SOURCE TEXT -
* Begin *
Apple prepares for iCloud launch

by Kenny Hemphill on June 6, 2011

As Steve Jobs puts the final touches to his keynote speech, details, or at least rumoured details, of Apple’s new iCloud service have begun to emerge.

As has been widely expected, central to iCloud will be an iTunes streaming service. Apple developer and pundit, John Gruber told readers of his Daring Fireball blog that they should think of iCloud as ‘the new iTunes.’

iTunes, the desktop app, currently syncs the following things with iOS devices: audio, movies and TV shows, iBooks e-books, App Store apps, contacts, calendars, bookmarks, notes, and any sort of files shared between iOS apps. All of these things would be better served syncing over-the-air via the so-called cloud.

iCloud, however, is not all about music. It may also be host to an improved MobileMe which will could include location and mapping services.

More interestingly, Cult of Mac reported yesterday that iCloud could be tied to Apple’s TIme Capsule network storage device, to allow owners to access all the data stored on a Time Capsule from anywhere on the Internet. ‘All your files and data — pictures, videos, Word and Excel documents, and so on — will be available anytime, anywhere, on both Mac OS X and iOS devices,’ it reported.
* End *
RECORDS SUPPLIED -
* Begin *
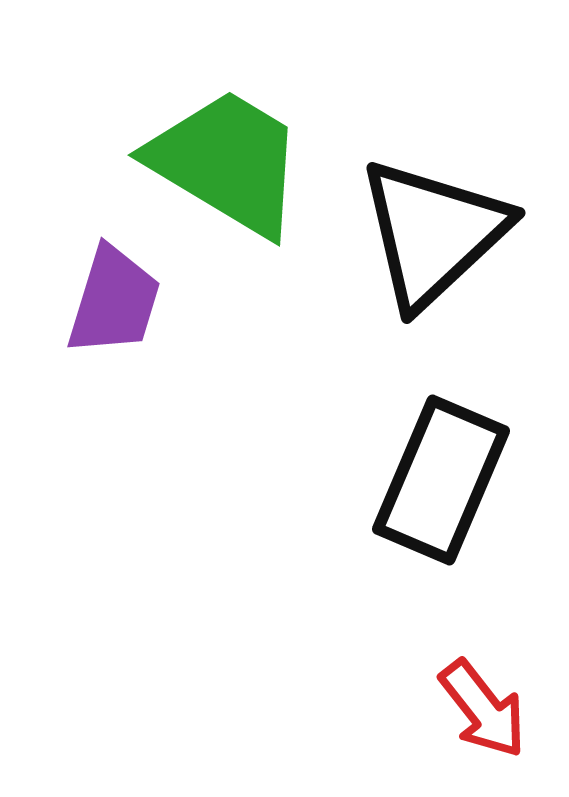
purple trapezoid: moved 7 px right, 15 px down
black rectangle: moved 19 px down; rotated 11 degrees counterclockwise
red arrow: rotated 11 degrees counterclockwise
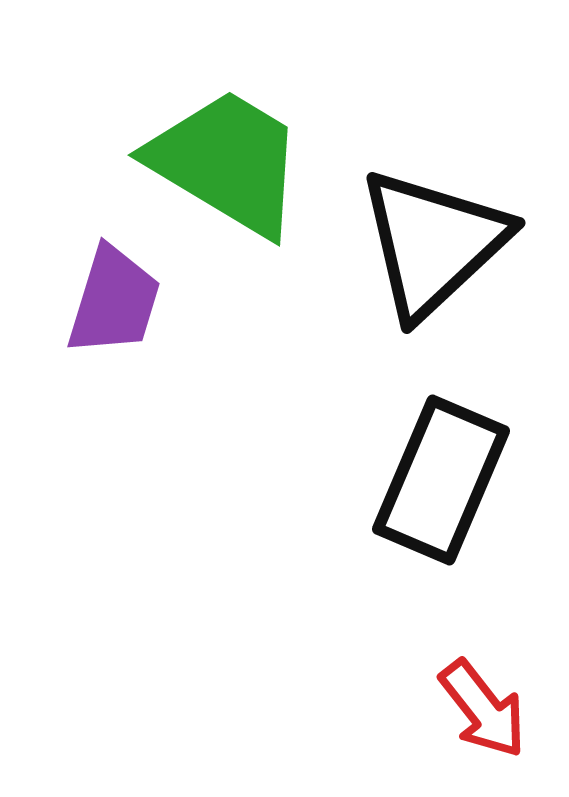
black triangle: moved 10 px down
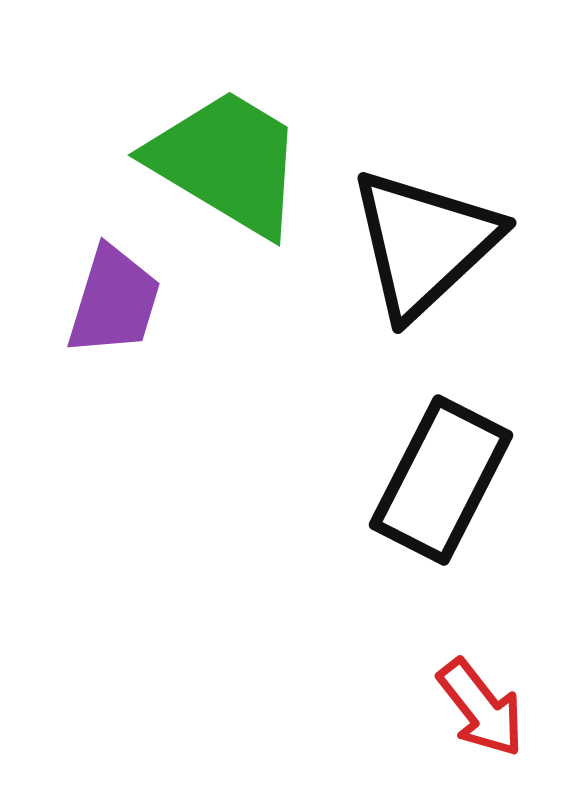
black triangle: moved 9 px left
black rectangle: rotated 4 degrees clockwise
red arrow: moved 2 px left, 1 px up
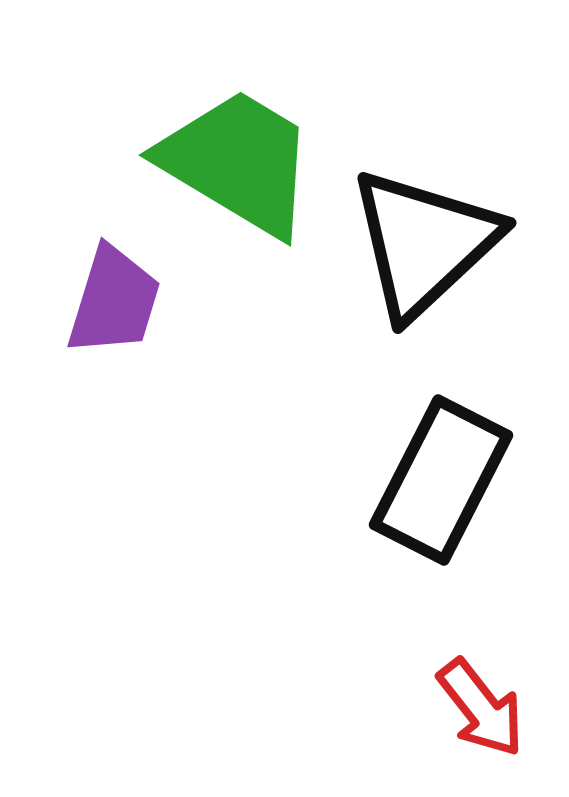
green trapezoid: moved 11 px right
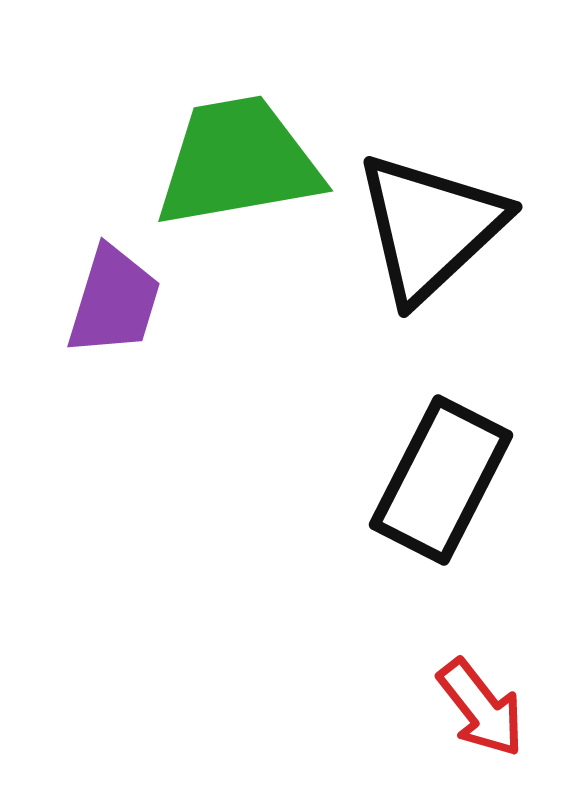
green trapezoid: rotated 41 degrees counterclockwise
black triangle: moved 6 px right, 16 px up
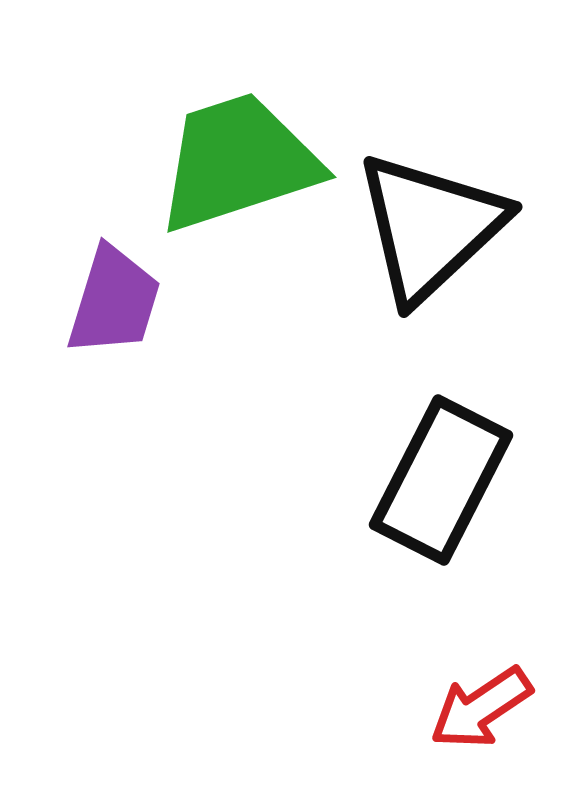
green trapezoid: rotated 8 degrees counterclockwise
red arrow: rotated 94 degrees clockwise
* End *
REQUIREMENTS -
1 – Put this sentence from the iCloud article into Spanish: "iCloud, however, is not all about music."
2 – For each statement, say yes or no depending on whether the iCloud article agrees with it, and quote the words from the article that decide it. (a) John Gruber told his readers to think of iCloud as the new iTunes. (b) The iTunes desktop app already syncs audio and movies with iOS devices over the air. (c) Cult of Mac reported that files would be available only on Mac OS X devices.
You can do this work without the data.

THE ANSWERS -
1 – Sin embargo, iCloud no se trata solo de música.

2 –
(a) Yes: "they should think of iCloud as ‘the new iTunes.’"
(b) No: "All of these things would be better served syncing over-the-air via the so-called cloud."
(c) No: "will be available anytime, anywhere, on both Mac OS X and iOS devices"